ENTRIES SHOWN -
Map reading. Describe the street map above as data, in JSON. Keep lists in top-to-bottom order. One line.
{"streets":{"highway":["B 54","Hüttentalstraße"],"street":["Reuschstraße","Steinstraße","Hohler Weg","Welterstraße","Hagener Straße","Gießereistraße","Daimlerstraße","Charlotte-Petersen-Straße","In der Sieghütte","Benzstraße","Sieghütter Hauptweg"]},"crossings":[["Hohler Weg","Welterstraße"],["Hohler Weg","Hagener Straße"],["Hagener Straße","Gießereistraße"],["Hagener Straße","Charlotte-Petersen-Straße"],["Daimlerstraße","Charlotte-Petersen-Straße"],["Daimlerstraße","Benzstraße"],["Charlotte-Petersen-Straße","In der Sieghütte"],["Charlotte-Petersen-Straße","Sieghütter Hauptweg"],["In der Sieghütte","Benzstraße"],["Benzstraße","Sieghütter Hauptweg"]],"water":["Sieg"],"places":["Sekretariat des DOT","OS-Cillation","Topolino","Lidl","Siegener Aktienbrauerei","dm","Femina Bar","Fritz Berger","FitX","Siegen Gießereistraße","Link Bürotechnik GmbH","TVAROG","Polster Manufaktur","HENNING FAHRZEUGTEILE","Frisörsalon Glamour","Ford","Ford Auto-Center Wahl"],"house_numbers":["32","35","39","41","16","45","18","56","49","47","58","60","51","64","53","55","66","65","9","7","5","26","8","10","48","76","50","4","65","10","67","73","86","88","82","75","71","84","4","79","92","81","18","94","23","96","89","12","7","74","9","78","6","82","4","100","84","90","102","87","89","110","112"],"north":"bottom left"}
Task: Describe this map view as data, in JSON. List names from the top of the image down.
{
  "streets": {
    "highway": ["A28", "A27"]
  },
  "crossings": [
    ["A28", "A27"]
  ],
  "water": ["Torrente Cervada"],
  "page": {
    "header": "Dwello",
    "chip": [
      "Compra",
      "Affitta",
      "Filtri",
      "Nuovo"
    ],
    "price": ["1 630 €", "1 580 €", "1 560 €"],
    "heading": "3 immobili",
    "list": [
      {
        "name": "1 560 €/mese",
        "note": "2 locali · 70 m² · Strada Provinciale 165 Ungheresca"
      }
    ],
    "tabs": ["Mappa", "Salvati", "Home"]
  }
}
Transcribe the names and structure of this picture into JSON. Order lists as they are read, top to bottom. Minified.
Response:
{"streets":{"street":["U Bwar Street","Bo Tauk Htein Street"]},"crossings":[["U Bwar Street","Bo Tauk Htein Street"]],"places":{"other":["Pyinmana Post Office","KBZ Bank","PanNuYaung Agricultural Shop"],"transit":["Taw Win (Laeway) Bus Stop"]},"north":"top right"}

WHAT TO PRODUCE - Look over the material and return every line where the word "this" is found.

WORKED SOLUTION -
Task: Describe this map view as data, in JSON. List names from the top of the image down.
Transcribe the names and structure of this picture into JSON. Order lists as they are read, top to bottom. Minified.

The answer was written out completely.